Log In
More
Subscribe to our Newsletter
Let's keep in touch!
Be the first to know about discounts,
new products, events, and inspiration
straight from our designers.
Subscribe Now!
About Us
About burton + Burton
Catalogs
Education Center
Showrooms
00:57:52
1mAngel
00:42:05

---

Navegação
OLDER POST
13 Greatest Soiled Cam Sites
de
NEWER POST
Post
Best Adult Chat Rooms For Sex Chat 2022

Required work: Using the material above, copy every line in which the string "Subscribe" occurs.

Task answer:
Subscribe to our Newsletter
Subscribe Now!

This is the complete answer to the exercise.